Applications involving mHealth have been maturing since 1995. However, it remains that there is no unanimous definition of mHealth. It can be understood that mHealth is an enabler of participatory health that includes not only mobile devices, but also possible add-on health monitoring applications. But with the rapid advancements of wireless communication technologies in the last decade, our understanding of mHealth has not yet reached the level to fully comprehend the full potential of mHealth and factors for greater user acceptance.

Through the extensive literature review, three dominant factors were found to have significant influence in users’ decision to integrate mHealth applications. These include perceived ease of use, trust, and perceived value of service. Patients who were interviewed in this study listed five principal reasons that they believe were integral for the acceptance of mHealth. These factors included ease of interface, appointment scheduling, physician communication, accuracy of disease prediction, and integration with existing wearable health monitoring device. New findings from the patient interviews can expand upon the value of service as noted in the literature review. These additional features include the app’s native ability to communicate with healthcare providers, refill prescriptions and schedule appointments, and accurately predicate acute diseases. Strangely, security was not a primary concern amongst the patients that were interviewed. A greater sample size will be required to validate these findings.

This study addressed some new patient concerns regarding mHealth generally not found in past studies. As there are still gaps within our understanding of mHealth and its full potential, fellow researchers can utilize the information from these interviews to further expand upon the existing foundation of mHealth. Besides conducting additional surveys, researchers can examine the plausibility of these future mHealth expectations and find ways to fulfill these expectations. mHealth is still in the nascent stage of development and proliferation. However, it has the potential to improve the care of healthcare providers. It may be possible for providers to continuously monitor vitals of critical care patients or communicate directly with other physicians to work out a plan of care straight from the mHealth application.

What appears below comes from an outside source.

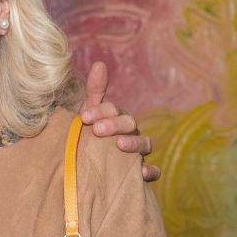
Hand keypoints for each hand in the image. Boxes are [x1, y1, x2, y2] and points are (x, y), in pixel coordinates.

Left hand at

Limitations of this study include the small sample size, limit of a single clinic as area of research, and the majority of the city population being greater than 65 years of age and are generally less integrated with the advances of modern smartphone technologies. Future studies should streamline the survey to random participants from around the country. Focus should be placed on perfecting the interface module of the mHealth application. Prior research has shown the effectiveness of mHealth apps in improving the health of individuals who continued consistent use of the app [15]. Unfortunately, many individuals cease use of these applications within the first year [10]. Patients sampled in this study point to laborious interface as the main reason for discontinuation of use. This was also cited as one of the main reasons for discontinuation of use by a previous study [11]. The development and implementation of a successful mHealth application interface will be critical to the future of our healthcare.